Early development skills are some of the most important things you can impart to your child. While children naturally assimilate the language, behavior, and spatial awareness only through observation, parent and sibling modeling is extremely important in refining these patterns within your child’s mind.

Children learn and connect to this world through play. Here are three fun ways your children can learn life skills and play at the same time.

Measuring Cups

If you have a well-behaved child, baking is an excellent way to teach counting, addition, and even basic fraction skills. Measure out all of your ingredients that need to go in the bowl, and then count with your child just how many cups you dump in together. As time goes on, you can even start having them measure out with you as well.

The Junk Box

This is a fun exercise that can also identify the names, sizes, and colors of objects. Essentially, take a box–a plastic container usually works best–and throw in a bunch of random kid-appropriate items—toys, big buttons, shoestrings, foam shapes, plastic jewels, seashells, etc. Then, layout a mat for your child to sort these items on. You can direct them to sort by item type, size, color, or you can let them have free reign and see how they choose to sort their items. Then you can ask them to follow up questions like, “Why did you sort this way?” “How many ________ are there?” “Let’s do it again! Sort them by ______ this time!”

It’s a fun way to get them counting but also build their language skills.

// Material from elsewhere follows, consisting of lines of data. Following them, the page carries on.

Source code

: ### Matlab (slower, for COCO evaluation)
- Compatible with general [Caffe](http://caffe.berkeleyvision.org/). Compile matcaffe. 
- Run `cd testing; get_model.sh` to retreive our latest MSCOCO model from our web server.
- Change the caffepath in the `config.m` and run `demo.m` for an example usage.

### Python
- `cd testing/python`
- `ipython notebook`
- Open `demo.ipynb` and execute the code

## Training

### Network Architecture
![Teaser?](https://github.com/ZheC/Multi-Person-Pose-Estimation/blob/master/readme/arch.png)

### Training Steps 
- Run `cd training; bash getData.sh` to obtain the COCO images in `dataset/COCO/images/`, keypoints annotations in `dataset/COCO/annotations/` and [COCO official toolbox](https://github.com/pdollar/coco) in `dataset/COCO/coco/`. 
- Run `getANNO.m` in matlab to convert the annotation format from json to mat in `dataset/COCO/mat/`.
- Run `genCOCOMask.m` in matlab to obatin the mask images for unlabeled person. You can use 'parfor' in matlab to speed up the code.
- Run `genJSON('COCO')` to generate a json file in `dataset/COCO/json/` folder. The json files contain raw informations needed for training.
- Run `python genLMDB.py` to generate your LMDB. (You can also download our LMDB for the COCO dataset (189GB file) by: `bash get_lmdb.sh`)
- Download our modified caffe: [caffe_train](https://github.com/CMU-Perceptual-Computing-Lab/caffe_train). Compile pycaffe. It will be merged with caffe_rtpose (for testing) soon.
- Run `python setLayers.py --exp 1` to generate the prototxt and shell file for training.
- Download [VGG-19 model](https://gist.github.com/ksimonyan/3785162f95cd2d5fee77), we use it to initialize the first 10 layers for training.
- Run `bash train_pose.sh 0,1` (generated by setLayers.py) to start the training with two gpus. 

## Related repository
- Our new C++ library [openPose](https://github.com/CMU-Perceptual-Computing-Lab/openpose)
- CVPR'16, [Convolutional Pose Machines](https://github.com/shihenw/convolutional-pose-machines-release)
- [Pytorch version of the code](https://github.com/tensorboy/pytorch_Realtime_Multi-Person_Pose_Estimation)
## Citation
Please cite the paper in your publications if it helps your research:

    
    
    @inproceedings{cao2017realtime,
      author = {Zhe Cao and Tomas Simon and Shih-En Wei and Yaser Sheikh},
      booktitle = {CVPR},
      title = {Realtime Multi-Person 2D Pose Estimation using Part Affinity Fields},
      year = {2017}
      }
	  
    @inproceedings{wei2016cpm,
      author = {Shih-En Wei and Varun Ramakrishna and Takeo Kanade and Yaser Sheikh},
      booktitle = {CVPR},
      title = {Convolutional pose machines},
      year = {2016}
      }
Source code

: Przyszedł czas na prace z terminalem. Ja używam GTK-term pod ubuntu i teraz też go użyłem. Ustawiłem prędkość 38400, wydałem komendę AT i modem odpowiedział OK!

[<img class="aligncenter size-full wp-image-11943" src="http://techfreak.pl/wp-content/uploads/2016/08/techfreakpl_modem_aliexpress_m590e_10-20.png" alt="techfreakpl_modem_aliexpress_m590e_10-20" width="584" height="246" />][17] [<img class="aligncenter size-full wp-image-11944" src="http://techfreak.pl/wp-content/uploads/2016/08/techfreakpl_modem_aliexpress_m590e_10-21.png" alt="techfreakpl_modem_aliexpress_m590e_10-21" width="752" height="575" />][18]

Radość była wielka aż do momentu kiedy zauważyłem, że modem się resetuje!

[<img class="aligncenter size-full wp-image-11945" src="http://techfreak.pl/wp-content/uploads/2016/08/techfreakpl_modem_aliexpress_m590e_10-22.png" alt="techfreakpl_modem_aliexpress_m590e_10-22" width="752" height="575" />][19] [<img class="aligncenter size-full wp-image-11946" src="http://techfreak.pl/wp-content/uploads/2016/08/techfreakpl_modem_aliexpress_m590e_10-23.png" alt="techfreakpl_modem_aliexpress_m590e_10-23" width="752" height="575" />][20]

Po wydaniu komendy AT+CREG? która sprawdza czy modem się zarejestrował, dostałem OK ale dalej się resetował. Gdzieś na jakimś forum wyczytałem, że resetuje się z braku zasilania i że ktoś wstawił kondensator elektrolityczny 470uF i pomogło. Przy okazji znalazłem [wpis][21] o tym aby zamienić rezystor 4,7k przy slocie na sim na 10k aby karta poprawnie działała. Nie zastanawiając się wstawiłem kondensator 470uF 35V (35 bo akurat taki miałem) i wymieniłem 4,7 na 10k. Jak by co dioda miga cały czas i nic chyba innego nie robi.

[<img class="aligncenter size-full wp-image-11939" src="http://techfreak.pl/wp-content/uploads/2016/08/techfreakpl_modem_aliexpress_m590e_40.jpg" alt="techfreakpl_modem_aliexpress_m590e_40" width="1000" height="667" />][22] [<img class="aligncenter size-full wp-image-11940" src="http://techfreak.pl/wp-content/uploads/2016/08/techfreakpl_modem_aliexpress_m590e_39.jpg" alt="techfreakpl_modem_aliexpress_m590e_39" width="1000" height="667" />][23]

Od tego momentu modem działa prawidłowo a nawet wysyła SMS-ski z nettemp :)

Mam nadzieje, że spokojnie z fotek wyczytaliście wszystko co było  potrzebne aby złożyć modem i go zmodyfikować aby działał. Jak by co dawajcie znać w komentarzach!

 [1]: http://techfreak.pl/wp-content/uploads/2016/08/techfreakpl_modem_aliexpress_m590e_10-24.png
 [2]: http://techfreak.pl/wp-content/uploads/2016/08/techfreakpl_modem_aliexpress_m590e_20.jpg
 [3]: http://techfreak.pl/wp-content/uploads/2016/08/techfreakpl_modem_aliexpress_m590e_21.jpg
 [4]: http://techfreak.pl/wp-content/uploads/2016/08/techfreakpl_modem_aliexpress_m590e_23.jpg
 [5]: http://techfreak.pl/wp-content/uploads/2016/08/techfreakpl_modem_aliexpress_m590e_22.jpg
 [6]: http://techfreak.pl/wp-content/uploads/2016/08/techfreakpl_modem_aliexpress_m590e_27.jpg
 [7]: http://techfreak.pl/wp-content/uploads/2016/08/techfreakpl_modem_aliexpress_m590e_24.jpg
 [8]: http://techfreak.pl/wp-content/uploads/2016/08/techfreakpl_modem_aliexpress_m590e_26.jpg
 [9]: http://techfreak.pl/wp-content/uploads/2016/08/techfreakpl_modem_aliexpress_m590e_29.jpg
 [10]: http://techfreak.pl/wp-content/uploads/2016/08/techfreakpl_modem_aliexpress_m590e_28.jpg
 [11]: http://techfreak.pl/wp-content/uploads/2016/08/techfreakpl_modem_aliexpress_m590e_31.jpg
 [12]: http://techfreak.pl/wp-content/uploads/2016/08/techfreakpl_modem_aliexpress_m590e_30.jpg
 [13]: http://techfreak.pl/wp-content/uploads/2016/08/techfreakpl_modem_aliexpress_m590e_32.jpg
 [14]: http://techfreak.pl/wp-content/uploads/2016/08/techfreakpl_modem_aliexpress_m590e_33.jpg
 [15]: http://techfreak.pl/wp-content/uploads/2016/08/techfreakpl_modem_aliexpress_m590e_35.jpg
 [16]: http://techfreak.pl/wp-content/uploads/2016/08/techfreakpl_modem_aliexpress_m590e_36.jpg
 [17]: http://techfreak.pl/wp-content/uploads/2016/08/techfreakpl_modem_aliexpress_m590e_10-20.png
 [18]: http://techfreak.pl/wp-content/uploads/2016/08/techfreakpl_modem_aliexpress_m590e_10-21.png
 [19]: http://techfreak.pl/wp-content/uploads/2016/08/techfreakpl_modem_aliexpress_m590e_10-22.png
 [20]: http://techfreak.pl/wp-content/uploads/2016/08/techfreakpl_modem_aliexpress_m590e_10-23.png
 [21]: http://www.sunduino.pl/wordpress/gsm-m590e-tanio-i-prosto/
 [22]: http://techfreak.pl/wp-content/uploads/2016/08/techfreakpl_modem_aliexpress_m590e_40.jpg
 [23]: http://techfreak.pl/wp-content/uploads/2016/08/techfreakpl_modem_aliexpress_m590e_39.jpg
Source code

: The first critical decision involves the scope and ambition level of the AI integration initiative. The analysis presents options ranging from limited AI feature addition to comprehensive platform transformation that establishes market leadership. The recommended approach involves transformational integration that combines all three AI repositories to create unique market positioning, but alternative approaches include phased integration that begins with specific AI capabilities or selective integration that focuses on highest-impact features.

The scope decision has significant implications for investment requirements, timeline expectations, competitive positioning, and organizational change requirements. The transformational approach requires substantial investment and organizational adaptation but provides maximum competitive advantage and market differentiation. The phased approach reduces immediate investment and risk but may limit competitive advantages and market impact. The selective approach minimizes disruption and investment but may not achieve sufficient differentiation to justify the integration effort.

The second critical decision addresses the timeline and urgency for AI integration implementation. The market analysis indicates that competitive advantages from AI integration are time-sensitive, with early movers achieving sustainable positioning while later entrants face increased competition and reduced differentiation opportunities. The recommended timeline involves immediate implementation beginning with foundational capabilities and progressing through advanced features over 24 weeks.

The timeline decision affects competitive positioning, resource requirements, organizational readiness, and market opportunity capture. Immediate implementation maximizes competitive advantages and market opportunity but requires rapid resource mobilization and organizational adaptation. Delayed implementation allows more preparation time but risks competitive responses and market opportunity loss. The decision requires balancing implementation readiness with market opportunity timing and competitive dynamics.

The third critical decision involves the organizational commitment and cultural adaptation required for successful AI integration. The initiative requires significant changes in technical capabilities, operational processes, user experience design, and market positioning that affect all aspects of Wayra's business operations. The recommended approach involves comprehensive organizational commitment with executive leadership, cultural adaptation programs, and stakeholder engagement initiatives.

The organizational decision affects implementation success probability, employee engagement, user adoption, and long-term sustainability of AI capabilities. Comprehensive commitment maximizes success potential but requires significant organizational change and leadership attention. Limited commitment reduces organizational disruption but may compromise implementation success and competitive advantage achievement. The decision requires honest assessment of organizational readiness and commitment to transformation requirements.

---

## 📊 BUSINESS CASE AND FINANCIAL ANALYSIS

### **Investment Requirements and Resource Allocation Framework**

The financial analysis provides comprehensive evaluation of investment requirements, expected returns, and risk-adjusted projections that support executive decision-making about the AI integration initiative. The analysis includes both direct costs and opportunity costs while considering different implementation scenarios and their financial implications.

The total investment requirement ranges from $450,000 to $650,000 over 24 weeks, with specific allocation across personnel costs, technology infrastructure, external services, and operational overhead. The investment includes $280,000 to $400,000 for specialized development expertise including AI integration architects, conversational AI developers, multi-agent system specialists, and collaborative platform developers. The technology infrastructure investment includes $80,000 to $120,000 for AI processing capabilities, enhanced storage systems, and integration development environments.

Your kids will also be thrilled to have some new toys to play with.

Lego Counting

This one is simple. Take a box of stackable legos and write numbers on them. Have your child build a tower in order of the numbers. As an added challenge, you can have your child build towers counting by 2s, 3s, 4s, or 5s, to practice their early multiplication skills.

If you want to work on color recognition simultaneously, you can choose to do all evens one color and all odds in another. Then you can have multiple towers going at a time, and your child will be very quickly learning different ways to sort and identify.